The things that do make sense in this thread are arguments for or against this change being implemented (e.g., why is it bad, why is it good, etc.) as well as technical arguments discussing implementation details, optimizations, potential consensus issues, etc.

The stuff that isn’t adding value to this thread (and should go elsewhere) are things like:

The fact that we haven’t taken a vote on this is bad

the community has spoken and this should be summarily rejected" (the current process doesn’t have a mechanism for actually measuring the community).

I hope everybody considers sound principles for blockchains when deciding EIP-999 and restoring funds in general: 1. Trust minimization, 2. immutability, 4. finality, 9. least authority and 10. adherence are the key ones in this debate.

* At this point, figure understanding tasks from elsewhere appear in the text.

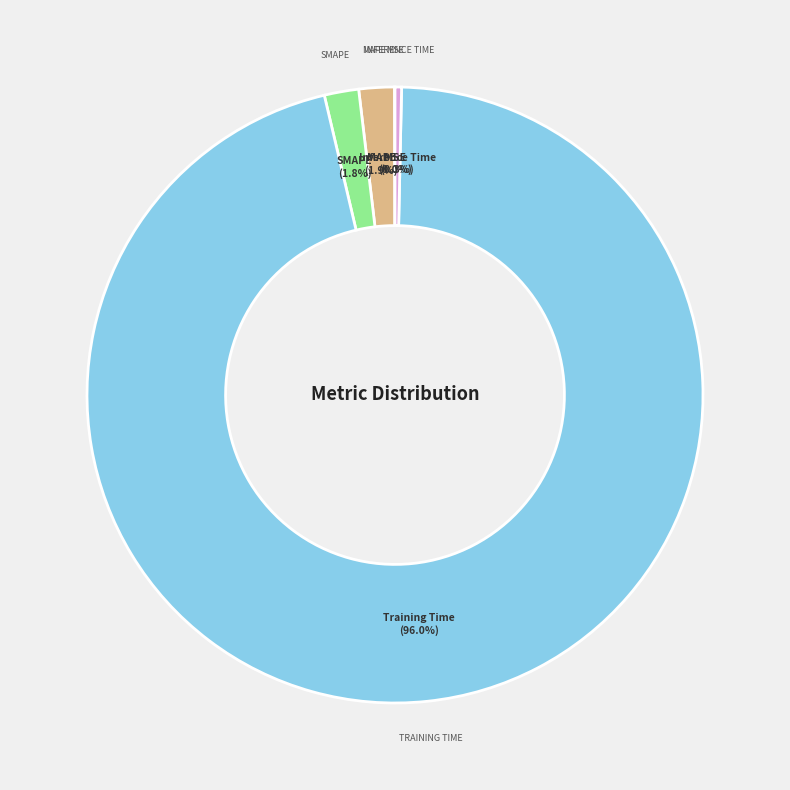

To the nearest percent, what is the average slice percentage?

20%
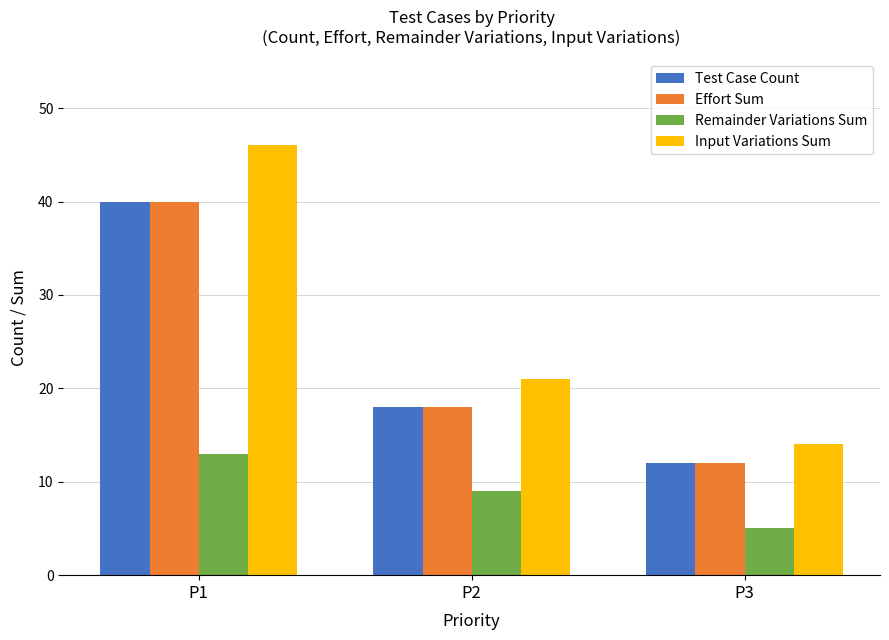

Rank the categories by Effort Sum value from highest to lowest.

P1, P2, P3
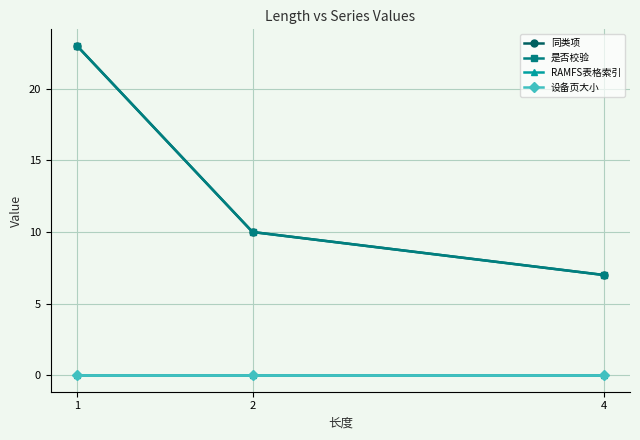

At how many categories does at least one series exceed 1?

3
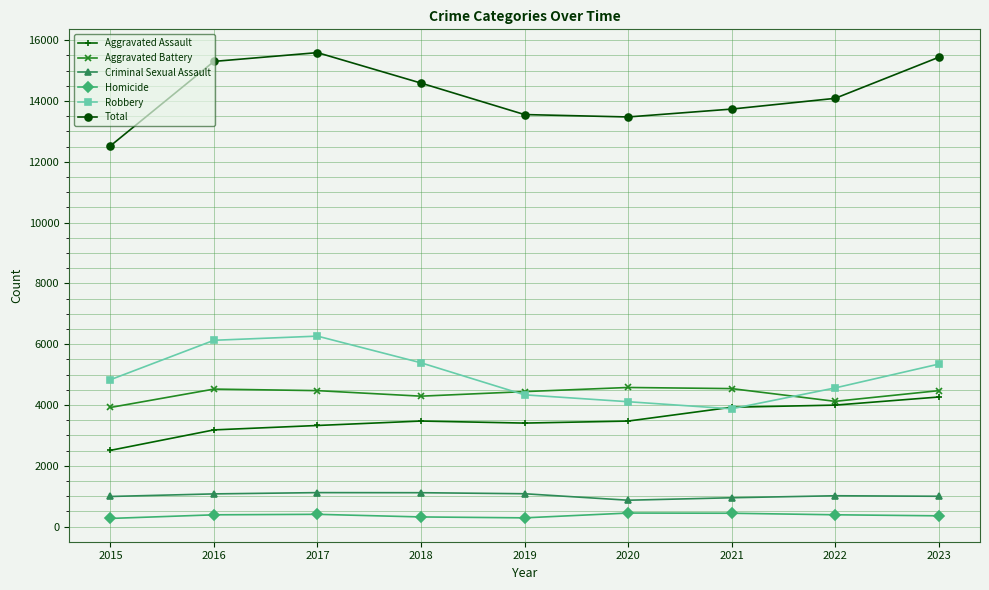

What is the difference between the highest and lowest values at 2019?

13264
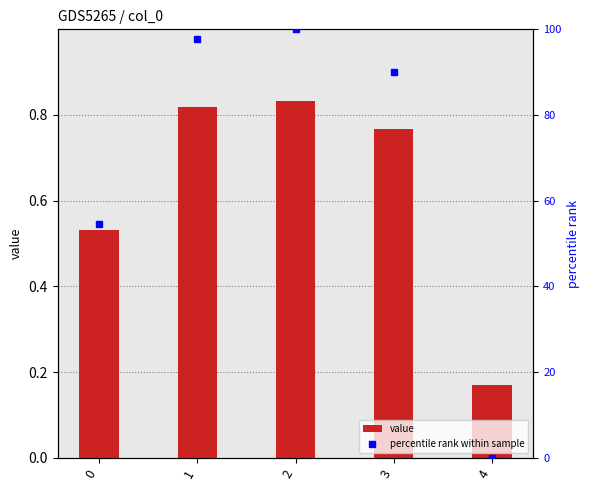

Which category has the highest value across all series?

2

10 Principles for Blockchain Governance:

  1. Trust Minimization: To reduce the reliance on trusted third parties for entering, processing and finalizing transactions and smart contracts.

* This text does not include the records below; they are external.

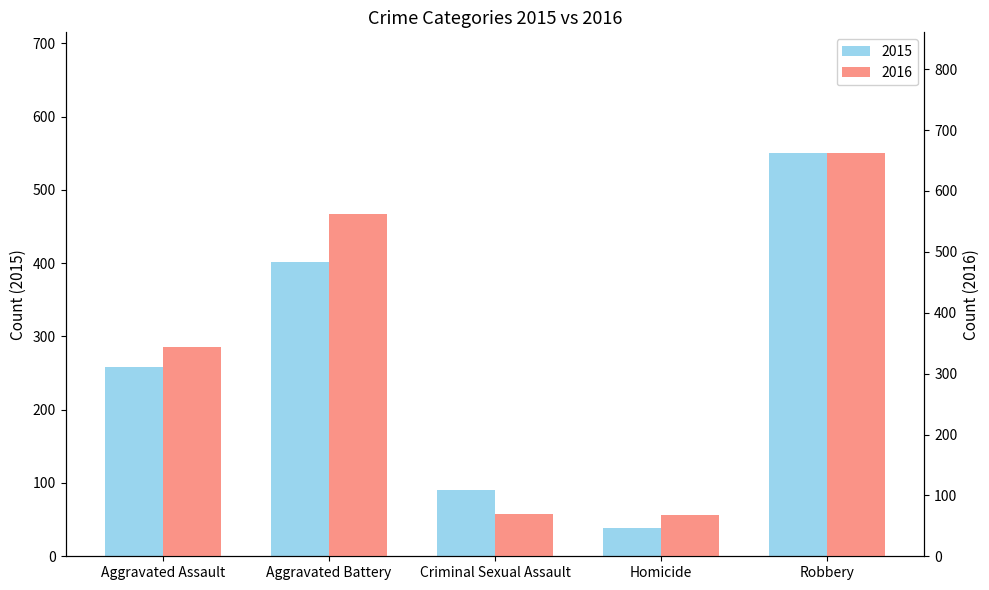

Reading right to left, what are all the values shown in this chart?

2015: 550	39	90	401	258
2016: 662	67	69	562	344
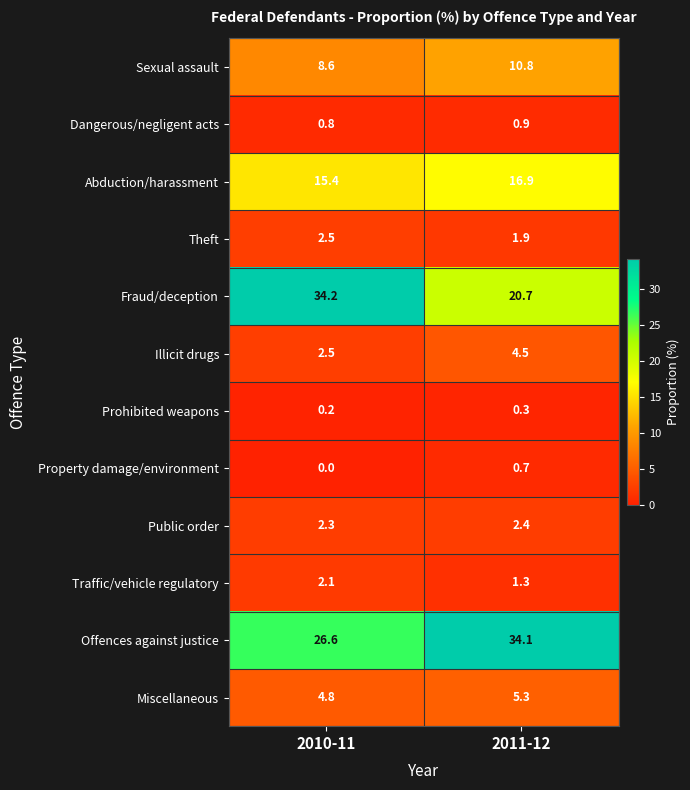

At which category is the sum across all series the highest?

2010-11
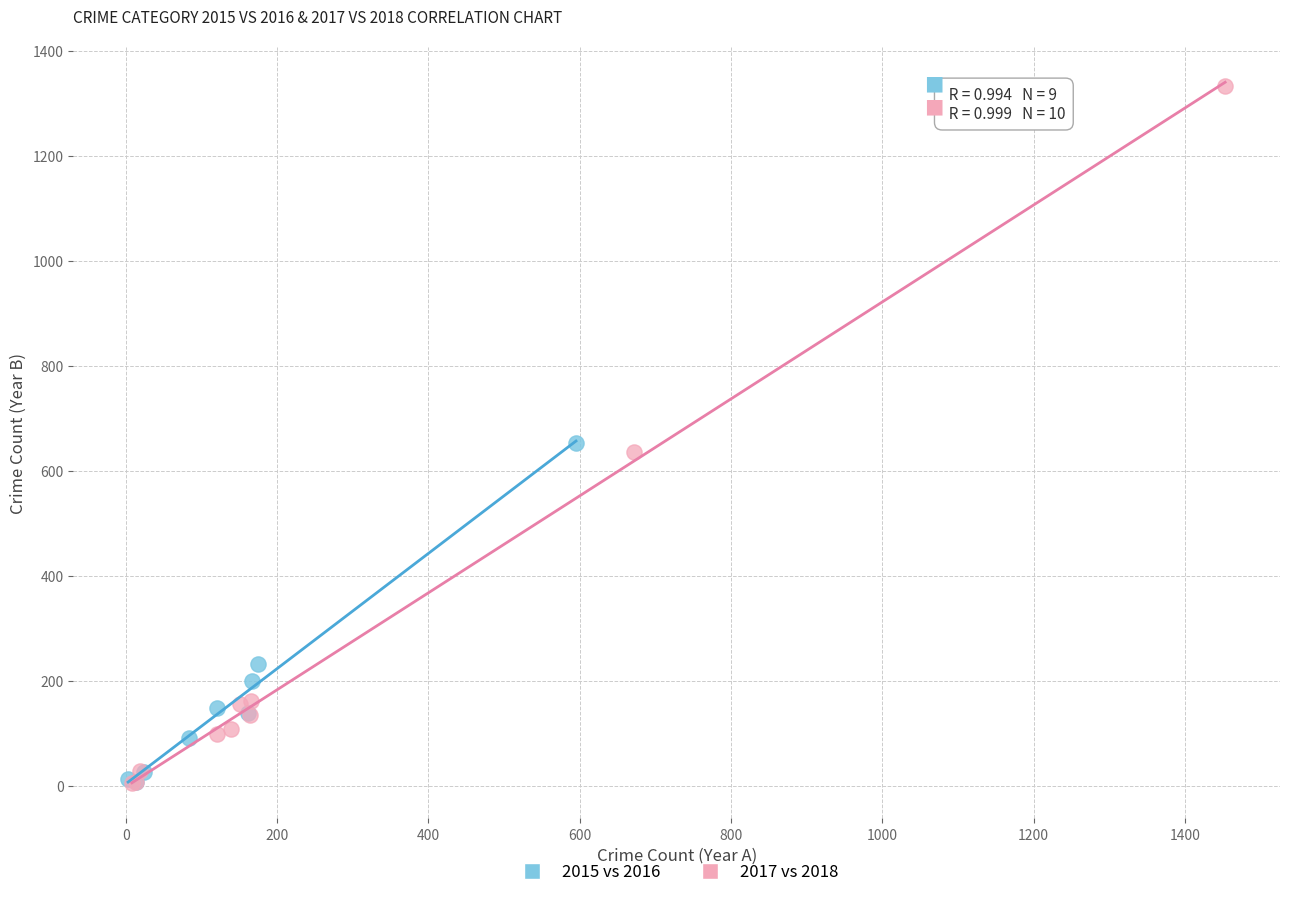

Which series contains the highest Y value?

2017 vs 2018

  2. Immutability: Accounts, balances and smart contracts cannot be modified except by holders of corresponding private keys by entering transactions according to protocol rules.

  3. Fungibility: Native tokens must all be the same and interchangeable globally.

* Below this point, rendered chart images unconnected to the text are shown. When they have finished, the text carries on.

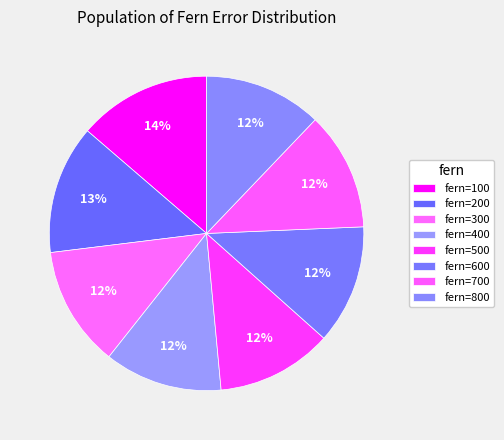

Which category has the smallest portion of the pie?

500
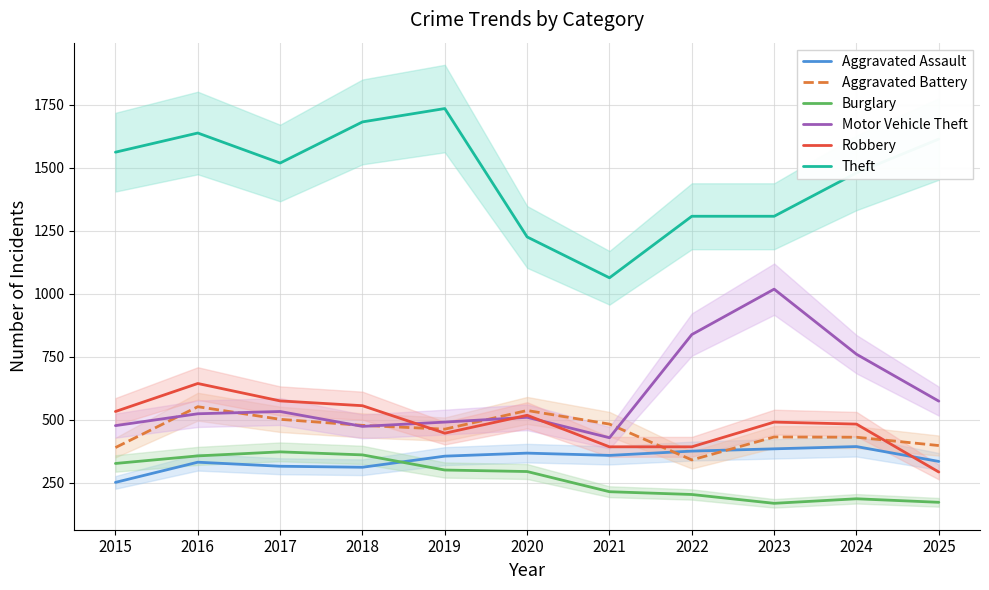

Reading left to right, list all the values displayed in this chart.

Aggravated Assault: 252	332	316	312	356	368	359	376	385	394	335
Aggravated Battery: 390	552	502	478	463	537	483	341	432	431	398
Burglary: 327	357	373	361	301	295	215	204	169	187	173
Motor Vehicle Theft: 477	524	533	474	491	510	429	838	1018	760	574
Robbery: 533	644	575	556	447	518	393	393	491	483	293
Theft: 1561	1637	1518	1681	1734	1225	1063	1307	1307	1479	1613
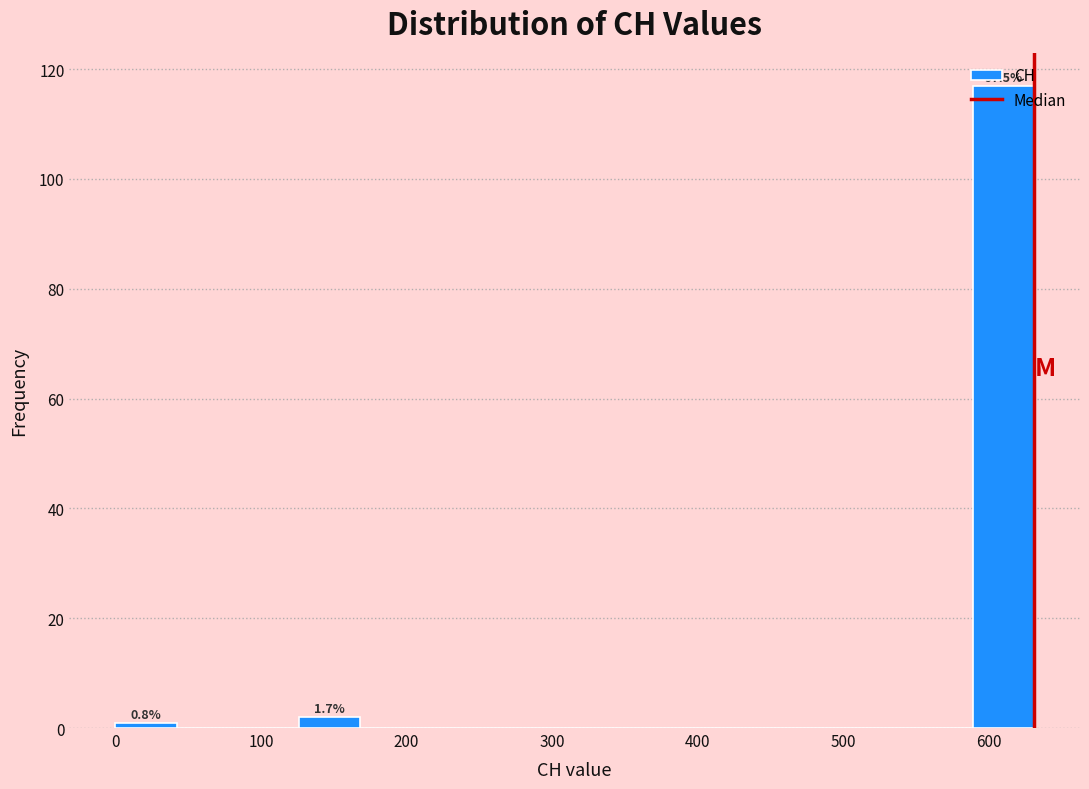

Over which range of the x-axis is the bar tallest?

590 to 630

  4. Finality: Transactions and executed smart contract code cannot be reversed once entered, processed and finalized according to protocol rules.

  5. Censorship resistance: As long as they are compliant with protocol rules, transactions or smart contracts cannot be prevented from being entered, processed and finalized.

  6. Permissionlessness: As long as they are compliant with protocol rules, anyone from any place in the world can create accounts, enter transactions and smart contracts, or participate in the network as a competent developer, miner, validator, node operator, user, or any other prescribed participant or stakeholder.

  7. Auditability: Transaction and smart contract history must be analyzable and reconcilable by anyone or by holders of corresponding private keys.

  8. Reconcilability: Transaction and smart contract history must match mathematically to the latest and all future states according to protocol rules.

  9. Least authority: Developers, miners, validators, node operators, users, and all other prescribed participants and stakeholders must limit their participation to practicing only the functions of their roles in accordance with protocol rules and these common principles.

  10. Adherence: Developers, miners, validators, node operators, users, and all other participants and stakeholders must make sure they collectively decide and implement future changes to the protocol in accordance with these common principles.